I ‘THINK’ that the problems at rib one are related to how the dogs use their bodies. Dogs that pounce on things or make hard stops, or dogs that jump down lots are common to have 1st rib issues. I see it more in sporting dogs than pet dogs. In pet dogs I see it more in small ones that jump off the bed or couch.

So the real question is a bit about ‘what is actually going on’. Is it actually a subluxation? (Human research is telling us that joints don’t so much ‘sublux’, but rather that there is a change in pressure within the joint and subsequently the tone in the adjacent soft tissues / muscles.) So the question might actually be about the Scalenes muscle, and what action / activities cause the dog to excessively use the Scalenes or stretch it, etc… and subsequently pull on the costvertebral / costotransverse joints, causing ‘pressure’ in the joints.

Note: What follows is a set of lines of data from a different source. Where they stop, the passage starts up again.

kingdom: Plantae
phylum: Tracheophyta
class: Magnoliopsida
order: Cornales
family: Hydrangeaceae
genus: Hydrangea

So… stretch scalenes. Routinely. Maybe add massage to scalenes. Maybe check for fascial dysfunctions along the entire cervico-thoracic-shoulder region.

I hope this helps!

Cheers,

Laurie

Re: More First Rib Questions

Posted: Mon Dec 04, 2017 3:28 pm
by David Lane
To add to Laurie's comments, I would also check pectorals.

Also (and I know I've stood on this soapbox before), I have a 3 stikes rule for 1st rib issues. If it comes back a 3rd time then I recommend imaging (combo rads/ultrasound or alternatively MRI) the shoulder, irregard of whether or not I find shoulder pain on exam. I've only had to do it a 1/2 dozen times or so, but every single case that progressed to imaging showed a shocking amount of glenohumeral inflammation and/or soft tissue damage despite the normal physical exam.

This, I assume, goes back to Laurie's comment about how the dogs use their bodies. Perhaps they repetitively engage in activity that is hard on the shoulder region, or perhaps in some cases there is underlying shoulder pain causing abnormal compensatory overuse of other muscles (eg scalenes or pectorals).

Another also is that in the same spirit that we recognize "Shelbow", I think we should talk about Shneck"... The shoulder and neck base are so interconnected that if is experiencing difficulty, there is a good chance that the other will eventually get drawn into the drama.